■ Consigne 1
Recopiez telles quelles les lignes des entrées, en partant de celle qui contient « country: Denmark » et en vous arrêtant après celle qui contient « state / province: Fco. Morazán », les deux incluses.

■ Page
====================
Pierre Dubreuil, Tableaux photographiques 

Exposition au Palais des Beaux-Arts de Lille, octobre 2022 – février 2023

DOI : 10.54563/demeter.1194

Texte

En dehors des spécialistes, peu connaissent Pierre Dubreuil, né à Lille il y a plus de 150 ans. Et pour cause : mis à part quelques photographies conservées dans les musées nationaux, son œuvre a largement été détruite pendant la seconde guerre mondiale, et n’avait fait l’objet jusqu’à présent que d’une seule exposition, au Centre Pompidou, en 1987. Si elle est visible aujourd’hui, c’est d’abord grâce au don récent de 92 tirages modernes, réalisés par le collectionneur et historien d’art américain Tom Jacobson. Intitulée, de manière très juste, « Tableaux photographiques », l’exposition, conçue par Alice Fleury et Camille Belvèze, poursuit l’entreprise de réhabilitation de Pierre Dubreuil (très peu de publications lui ont jusqu’à présent été consacrées1), en opérant une mise en lumière passionnante, qui nous amène à découvrir et comprendre cette œuvre sur au moins trois niveaux : 1. comme une traversée des pratiques et usages de la photographie sur un demi-siècle, à travers les différentes expérimentations techniques (héliogravure, gomme bichromatée, impression à l’huile, palladium, flous techniques) et renouvellements esthétiques d’un amateur passionné ; 2. dans son ancrage géographique, entre différents lieux (Lille, Paris, Bruxelles) et réseaux de sociétés et clubs de photographes ; 3. mais aussi, à travers l’importance structurelle du courant pictorialiste, et la manière dont il a pu conduire, paradoxalement, à une esthétique moderniste (passage des flous atmosphériques aux compositions nettes et contrastées).
====================
■ Entrées listées

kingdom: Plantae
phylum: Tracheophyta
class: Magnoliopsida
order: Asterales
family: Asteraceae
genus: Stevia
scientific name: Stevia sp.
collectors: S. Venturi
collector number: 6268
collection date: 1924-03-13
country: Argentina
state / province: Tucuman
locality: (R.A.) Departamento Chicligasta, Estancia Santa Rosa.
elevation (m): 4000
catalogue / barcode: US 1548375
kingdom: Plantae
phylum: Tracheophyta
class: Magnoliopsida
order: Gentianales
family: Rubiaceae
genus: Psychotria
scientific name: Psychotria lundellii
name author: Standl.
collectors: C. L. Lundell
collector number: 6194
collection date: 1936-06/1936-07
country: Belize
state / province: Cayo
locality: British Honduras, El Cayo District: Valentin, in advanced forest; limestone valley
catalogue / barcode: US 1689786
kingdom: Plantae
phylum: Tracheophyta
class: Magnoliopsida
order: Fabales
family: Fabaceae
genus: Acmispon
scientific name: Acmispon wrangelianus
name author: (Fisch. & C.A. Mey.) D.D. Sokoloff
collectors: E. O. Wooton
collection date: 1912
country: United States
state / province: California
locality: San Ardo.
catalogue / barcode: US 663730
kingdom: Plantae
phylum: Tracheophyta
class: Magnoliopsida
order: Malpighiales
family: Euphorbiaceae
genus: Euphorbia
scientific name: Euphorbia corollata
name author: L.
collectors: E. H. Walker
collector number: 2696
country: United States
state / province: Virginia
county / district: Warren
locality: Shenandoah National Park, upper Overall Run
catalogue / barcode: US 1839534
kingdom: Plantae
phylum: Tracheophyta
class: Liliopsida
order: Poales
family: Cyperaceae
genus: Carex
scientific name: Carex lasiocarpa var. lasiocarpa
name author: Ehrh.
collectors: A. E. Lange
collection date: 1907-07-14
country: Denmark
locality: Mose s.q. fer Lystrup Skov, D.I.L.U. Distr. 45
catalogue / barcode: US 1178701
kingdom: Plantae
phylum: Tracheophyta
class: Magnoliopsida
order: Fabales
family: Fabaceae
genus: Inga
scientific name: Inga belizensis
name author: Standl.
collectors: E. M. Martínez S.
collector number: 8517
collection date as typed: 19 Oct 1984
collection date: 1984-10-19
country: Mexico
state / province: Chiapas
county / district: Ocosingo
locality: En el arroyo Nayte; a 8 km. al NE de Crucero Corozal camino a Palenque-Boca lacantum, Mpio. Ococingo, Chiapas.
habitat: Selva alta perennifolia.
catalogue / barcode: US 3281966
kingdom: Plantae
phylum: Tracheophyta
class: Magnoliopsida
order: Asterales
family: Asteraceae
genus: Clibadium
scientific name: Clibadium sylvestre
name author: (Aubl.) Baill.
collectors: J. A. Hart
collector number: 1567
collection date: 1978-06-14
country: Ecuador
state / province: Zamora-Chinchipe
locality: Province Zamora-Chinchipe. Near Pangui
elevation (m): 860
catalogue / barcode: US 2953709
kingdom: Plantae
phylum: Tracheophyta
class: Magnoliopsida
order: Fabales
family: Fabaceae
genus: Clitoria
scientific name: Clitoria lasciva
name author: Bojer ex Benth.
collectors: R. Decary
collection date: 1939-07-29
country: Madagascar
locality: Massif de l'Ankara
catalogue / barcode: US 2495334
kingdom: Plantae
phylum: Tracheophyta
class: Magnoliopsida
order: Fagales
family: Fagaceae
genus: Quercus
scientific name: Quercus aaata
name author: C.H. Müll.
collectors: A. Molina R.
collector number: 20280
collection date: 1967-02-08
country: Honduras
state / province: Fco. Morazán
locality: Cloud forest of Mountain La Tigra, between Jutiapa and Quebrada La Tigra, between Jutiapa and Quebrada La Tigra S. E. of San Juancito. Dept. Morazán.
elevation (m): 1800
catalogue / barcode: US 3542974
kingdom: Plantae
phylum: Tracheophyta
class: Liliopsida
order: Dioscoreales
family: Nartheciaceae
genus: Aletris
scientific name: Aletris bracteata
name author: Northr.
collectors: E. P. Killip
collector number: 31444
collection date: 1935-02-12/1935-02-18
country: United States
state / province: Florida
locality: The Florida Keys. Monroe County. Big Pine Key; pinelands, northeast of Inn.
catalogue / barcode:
====================
■ Consigne 2
D'après la page sur Pierre Dubreuil, répondez :
(a) Où et en quelle année s'est tenue la seule exposition antérieure de son œuvre ?
(b) Combien de tirages modernes compte le don récent ?
(c) Qui a conçu l'exposition « Tableaux photographiques » ?

■ Résultat final 1
country: Denmark
locality: Mose s.q. fer Lystrup Skov, D.I.L.U. Distr. 45
catalogue / barcode: US 1178701
kingdom: Plantae
phylum: Tracheophyta
class: Magnoliopsida
order: Fabales
family: Fabaceae
genus: Inga
scientific name: Inga belizensis
name author: Standl.
collectors: E. M. Martínez S.
collector number: 8517
collection date as typed: 19 Oct 1984
collection date: 1984-10-19
country: Mexico
state / province: Chiapas
county / district: Ocosingo
locality: En el arroyo Nayte; a 8 km. al NE de Crucero Corozal camino a Palenque-Boca lacantum, Mpio. Ococingo, Chiapas.
habitat: Selva alta perennifolia.
catalogue / barcode: US 3281966
kingdom: Plantae
phylum: Tracheophyta
class: Magnoliopsida
order: Asterales
family: Asteraceae
genus: Clibadium
scientific name: Clibadium sylvestre
name author: (Aubl.) Baill.
collectors: J. A. Hart
collector number: 1567
collection date: 1978-06-14
country: Ecuador
state / province: Zamora-Chinchipe
locality: Province Zamora-Chinchipe. Near Pangui
elevation (m): 860
catalogue / barcode: US 2953709
kingdom: Plantae
phylum: Tracheophyta
class: Magnoliopsida
order: Fabales
family: Fabaceae
genus: Clitoria
scientific name: Clitoria lasciva
name author: Bojer ex Benth.
collectors: R. Decary
collection date: 1939-07-29
country: Madagascar
locality: Massif de l'Ankara
catalogue / barcode: US 2495334
kingdom: Plantae
phylum: Tracheophyta
class: Magnoliopsida
order: Fagales
family: Fagaceae
genus: Quercus
scientific name: Quercus aaata
name author: C.H. Müll.
collectors: A. Molina R.
collector number: 20280
collection date: 1967-02-08
country: Honduras
state / province: Fco. Morazán

■ Résultat final 2
(a) Au Centre Pompidou, en 1987.
(b) 92 tirages.
(c) Alice Fleury et Camille Belvèze.